# TASK PROMPT
Taking the line with "of human adenocarcinoma" as the start, reproduce every line until the records end, exactly and with nothing added.

# PROVIDED DATA
★ ★ ★ ★ ★

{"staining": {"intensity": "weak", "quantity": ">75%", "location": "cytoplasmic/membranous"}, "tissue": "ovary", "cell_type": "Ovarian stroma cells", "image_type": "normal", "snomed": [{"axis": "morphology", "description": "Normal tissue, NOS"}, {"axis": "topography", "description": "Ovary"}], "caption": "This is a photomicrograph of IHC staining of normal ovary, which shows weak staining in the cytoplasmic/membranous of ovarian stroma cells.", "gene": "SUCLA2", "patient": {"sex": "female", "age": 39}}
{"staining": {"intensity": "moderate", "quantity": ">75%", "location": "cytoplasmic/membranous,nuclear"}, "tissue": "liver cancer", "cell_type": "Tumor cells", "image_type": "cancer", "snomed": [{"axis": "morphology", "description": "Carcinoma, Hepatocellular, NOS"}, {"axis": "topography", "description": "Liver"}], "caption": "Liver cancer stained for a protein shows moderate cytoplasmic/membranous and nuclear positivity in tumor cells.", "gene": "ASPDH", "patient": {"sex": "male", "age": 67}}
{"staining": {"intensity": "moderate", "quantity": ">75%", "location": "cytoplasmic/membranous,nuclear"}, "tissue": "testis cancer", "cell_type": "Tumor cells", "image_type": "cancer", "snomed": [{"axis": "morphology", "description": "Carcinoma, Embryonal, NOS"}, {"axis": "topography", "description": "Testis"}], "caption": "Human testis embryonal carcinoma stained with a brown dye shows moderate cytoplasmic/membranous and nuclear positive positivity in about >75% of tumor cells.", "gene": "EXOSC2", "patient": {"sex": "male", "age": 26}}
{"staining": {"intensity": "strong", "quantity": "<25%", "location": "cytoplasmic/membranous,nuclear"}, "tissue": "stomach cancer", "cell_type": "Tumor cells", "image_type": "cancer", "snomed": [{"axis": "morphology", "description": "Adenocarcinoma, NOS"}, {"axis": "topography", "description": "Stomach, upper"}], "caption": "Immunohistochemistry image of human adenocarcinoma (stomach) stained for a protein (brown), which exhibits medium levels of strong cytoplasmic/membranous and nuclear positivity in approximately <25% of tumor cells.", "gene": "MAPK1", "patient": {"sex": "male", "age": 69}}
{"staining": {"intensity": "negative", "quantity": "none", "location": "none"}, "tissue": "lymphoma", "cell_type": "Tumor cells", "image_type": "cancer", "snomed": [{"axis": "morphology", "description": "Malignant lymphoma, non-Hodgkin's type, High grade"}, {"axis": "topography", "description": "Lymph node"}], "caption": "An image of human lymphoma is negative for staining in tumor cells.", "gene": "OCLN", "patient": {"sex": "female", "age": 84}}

★ ★ ★ ★ ★

# EXERCISE OUTPUT
{"staining": {"intensity": "strong", "quantity": "<25%", "location": "cytoplasmic/membranous,nuclear"}, "tissue": "stomach cancer", "cell_type": "Tumor cells", "image_type": "cancer", "snomed": [{"axis": "morphology", "description": "Adenocarcinoma, NOS"}, {"axis": "topography", "description": "Stomach, upper"}], "caption": "Immunohistochemistry image of human adenocarcinoma (stomach) stained for a protein (brown), which exhibits medium levels of strong cytoplasmic/membranous and nuclear positivity in approximately <25% of tumor cells.", "gene": "MAPK1", "patient": {"sex": "male", "age": 69}}
{"staining": {"intensity": "negative", "quantity": "none", "location": "none"}, "tissue": "lymphoma", "cell_type": "Tumor cells", "image_type": "cancer", "snomed": [{"axis": "morphology", "description": "Malignant lymphoma, non-Hodgkin's type, High grade"}, {"axis": "topography", "description": "Lymph node"}], "caption": "An image of human lymphoma is negative for staining in tumor cells.", "gene": "OCLN", "patient": {"sex": "female", "age": 84}}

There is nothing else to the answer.